The test doesn't check the output (#904 ), so this wouldn't have been caught by testing.

brian-kelley commented 3 years ago

@vqd8a I came back to look at this and KokkosKernels doesn't contain any implementation of eigendecomposition, it just calls host LAPACK if it's enabled and otherwise silently does nothing. I'll open a PR to at least throw an exception in this case.

brian-kelley commented 3 years ago

Same with the TeamVector version. Until we make our own impl that probably shouldn't exist at all since no TPLs implement a team/block-level version of that yet.

brian-kelley commented 3 years ago

@kyungjoo-kim For the native eigendecomposition impl that was commented out June 2020, what was the failure you saw that made you not want it to be used? This external app has been using it and it's apparently been correct for those inputs. It's really being used as an SVD, so the input A is of the form AA^T (SPD, all real eigenvalues). Maybe your impl is always correct in this case?

kyungjoo-kim commented 3 years ago

@brian-kelley The implementation is not numerically stable. In particular, when the system has a null rank or duplicated eigen values. Maybe your problem is relatively easier. However, you choose an inefficient algorithm. You problem is a symmetric problem. Then, the Hessenberg reduction results in tridiagonal matrix (since it is symmetric, you need just two vectors). The implementation in the KokkosKernels is for unsymmetric problems and it uses the upper Hessenberg form. Also, the code always produce eigen vectors together and this is quite expensive updates if you just need eigen values (singular values).

The reason that I commented it out is because the code is not stable. I don't want to spread the incomplete implementation to users. I did not know that this code is used by another project. The eigen value algorithm is an iterative algorithm and the convergence is detected when the subdiagonals become numerically zeros (substantially smaller than the diagonal part -- eigen values -- so if eigen values are close to zero, the convergence check can be a bit tricky and the code can just stagnate reasonablly close to zero but it does not satisfy the predefined threshold). LAPACK implmentation are very refined and it protects the algorithm from round-off errors (over/under flows). The implementation that I did is for the chemistry project that I am involved and it is too difficult to handle all edge cases (I tried to overcome the numerical issues by using different zero threshold). Your problem seems to be relatively easy as it does not have complex eigen values and it might be a full rank system.
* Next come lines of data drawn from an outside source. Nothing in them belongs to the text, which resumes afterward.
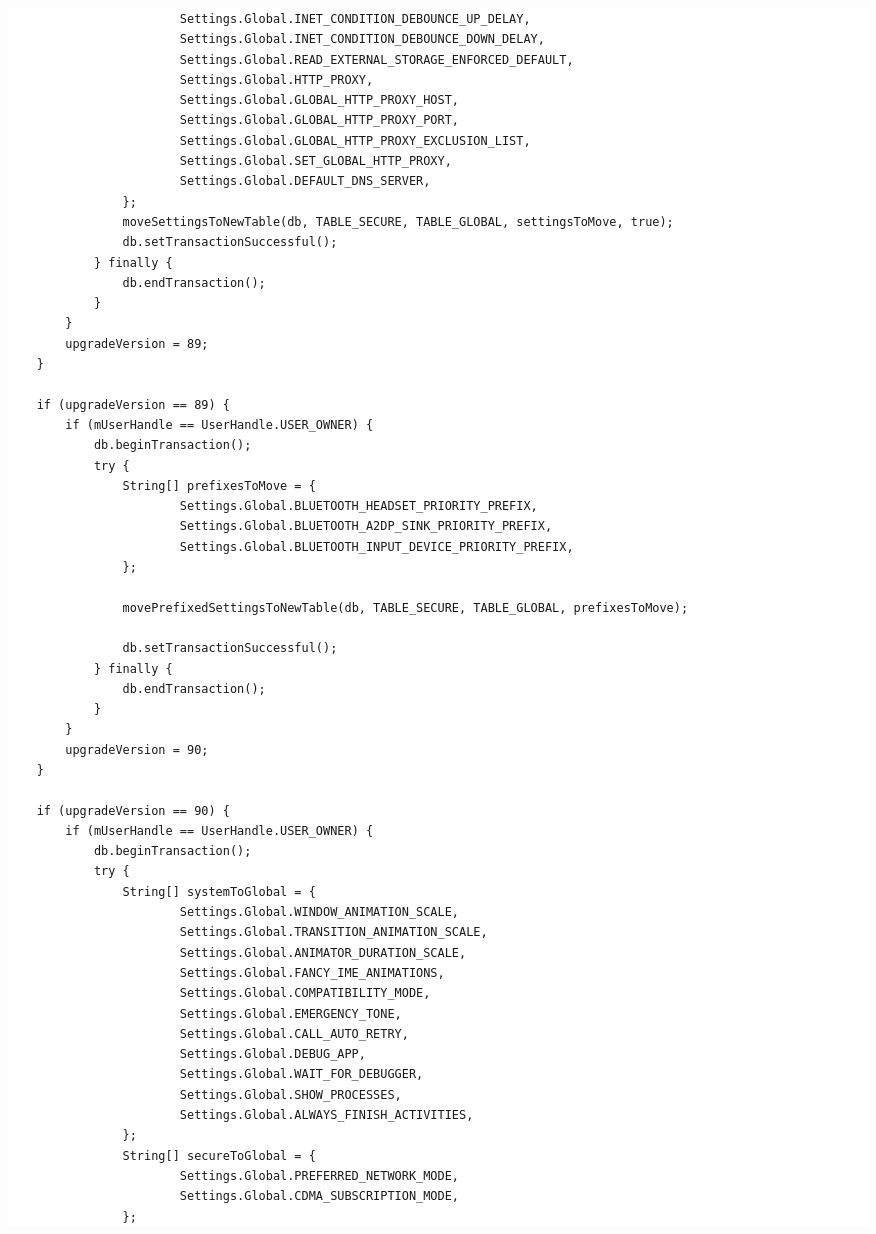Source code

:                             Settings.Global.INET_CONDITION_DEBOUNCE_UP_DELAY,
                            Settings.Global.INET_CONDITION_DEBOUNCE_DOWN_DELAY,
                            Settings.Global.READ_EXTERNAL_STORAGE_ENFORCED_DEFAULT,
                            Settings.Global.HTTP_PROXY,
                            Settings.Global.GLOBAL_HTTP_PROXY_HOST,
                            Settings.Global.GLOBAL_HTTP_PROXY_PORT,
                            Settings.Global.GLOBAL_HTTP_PROXY_EXCLUSION_LIST,
                            Settings.Global.SET_GLOBAL_HTTP_PROXY,
                            Settings.Global.DEFAULT_DNS_SERVER,
                    };
                    moveSettingsToNewTable(db, TABLE_SECURE, TABLE_GLOBAL, settingsToMove, true);
                    db.setTransactionSuccessful();
                } finally {
                    db.endTransaction();
                }
            }
            upgradeVersion = 89;
        }

        if (upgradeVersion == 89) {
            if (mUserHandle == UserHandle.USER_OWNER) {
                db.beginTransaction();
                try {
                    String[] prefixesToMove = {
                            Settings.Global.BLUETOOTH_HEADSET_PRIORITY_PREFIX,
                            Settings.Global.BLUETOOTH_A2DP_SINK_PRIORITY_PREFIX,
                            Settings.Global.BLUETOOTH_INPUT_DEVICE_PRIORITY_PREFIX,
                    };

                    movePrefixedSettingsToNewTable(db, TABLE_SECURE, TABLE_GLOBAL, prefixesToMove);

                    db.setTransactionSuccessful();
                } finally {
                    db.endTransaction();
                }
            }
            upgradeVersion = 90;
        }

        if (upgradeVersion == 90) {
            if (mUserHandle == UserHandle.USER_OWNER) {
                db.beginTransaction();
                try {
                    String[] systemToGlobal = {
                            Settings.Global.WINDOW_ANIMATION_SCALE,
                            Settings.Global.TRANSITION_ANIMATION_SCALE,
                            Settings.Global.ANIMATOR_DURATION_SCALE,
                            Settings.Global.FANCY_IME_ANIMATIONS,
                            Settings.Global.COMPATIBILITY_MODE,
                            Settings.Global.EMERGENCY_TONE,
                            Settings.Global.CALL_AUTO_RETRY,
                            Settings.Global.DEBUG_APP,
                            Settings.Global.WAIT_FOR_DEBUGGER,
                            Settings.Global.SHOW_PROCESSES,
                            Settings.Global.ALWAYS_FINISH_ACTIVITIES,
                    };
                    String[] secureToGlobal = {
                            Settings.Global.PREFERRED_NETWORK_MODE,
                            Settings.Global.CDMA_SUBSCRIPTION_MODE,
                    };

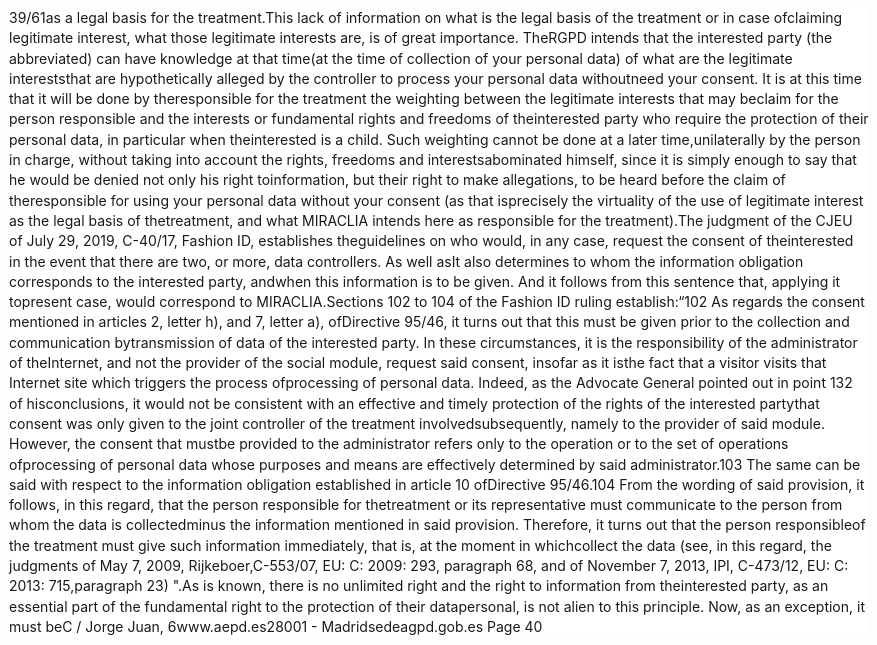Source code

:39/61as a legal basis for the treatment.This lack of information on what is the legal basis of the treatment or in case ofclaiming legitimate interest, what those legitimate interests are, is of great importance. TheRGPD intends that the interested party (the abbreviated) can have knowledge at that time(at the time of collection of your personal data) of what are the legitimate intereststhat are hypothetically alleged by the controller to process your personal data withoutneed your consent. It is at this time that it will be done by theresponsible for the treatment the weighting between the legitimate interests that may beclaim for the person responsible and the interests or fundamental rights and freedoms of theinterested party who require the protection of their personal data, in particular when theinterested is a child. Such weighting cannot be done at a later time,unilaterally by the person in charge, without taking into account the rights, freedoms and interestsabominated himself, since it is simply enough to say that he would be denied not only his right toinformation, but their right to make allegations, to be heard before the claim of theresponsible for using your personal data without your consent (as that isprecisely the virtuality of the use of legitimate interest as the legal basis of thetreatment, and what MIRACLIA intends here as responsible for the treatment).The judgment of the CJEU of July 29, 2019, C-40/17, Fashion ID, establishes theguidelines on who would, in any case, request the consent of theinterested in the event that there are two, or more, data controllers. As well asIt also determines to whom the information obligation corresponds to the interested party, andwhen this information is to be given. And it follows from this sentence that, applying it topresent case, would correspond to MIRACLIA.Sections 102 to 104 of the Fashion ID ruling establish:“102 As regards the consent mentioned in articles 2, letter h), and 7, letter a), ofDirective 95/46, it turns out that this must be given prior to the collection and communication bytransmission of data of the interested party. In these circumstances, it is the responsibility of the administrator of theInternet, and not the provider of the social module, request said consent, insofar as it isthe fact that a visitor visits that Internet site which triggers the process ofprocessing of personal data. Indeed, as the Advocate General pointed out in point 132 of hisconclusions, it would not be consistent with an effective and timely protection of the rights of the interested partythat consent was only given to the joint controller of the treatment involvedsubsequently, namely to the provider of said module. However, the consent that mustbe provided to the administrator refers only to the operation or to the set of operations ofprocessing of personal data whose purposes and means are effectively determined by said administrator.103 The same can be said with respect to the information obligation established in article 10 ofDirective 95/46.104 From the wording of said provision, it follows, in this regard, that the person responsible for thetreatment or its representative must communicate to the person from whom the data is collectedminus the information mentioned in said provision. Therefore, it turns out that the person responsibleof the treatment must give such information immediately, that is, at the moment in whichcollect the data (see, in this regard, the judgments of May 7, 2009, Rijkeboer,C-553/07, EU: C: 2009: 293, paragraph 68, and of November 7, 2013, IPI, C-473/12, EU: C: 2013: 715,paragraph 23) ".As is known, there is no unlimited right and the right to information from theinterested party, as an essential part of the fundamental right to the protection of their datapersonal, is not alien to this principle. Now, as an exception, it must beC / Jorge Juan, 6www.aepd.es28001 - Madridsedeagpd.gob.es
Page 40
However, SVD is a lot easier and efficient. The eigen solver for unsymmetric problems need to consider complex arithmetics using real values. The SVD does not need such tricks. Also, if what you want is to compute reduced basis, then SVD is the right way to go.

brian-kelley commented 3 years ago

Thanks Kyungjoo. Maybe next week we can talk about implementing a serial SVD in terms of the other batched algos we have.

brian-kelley commented 3 years ago

@vqd8a I'm closing this since it's the same as #873. But I will leave #904 open (the unit test actually verifying the eigendecomposition) since that can be worked on independently of the fallback implementation itself.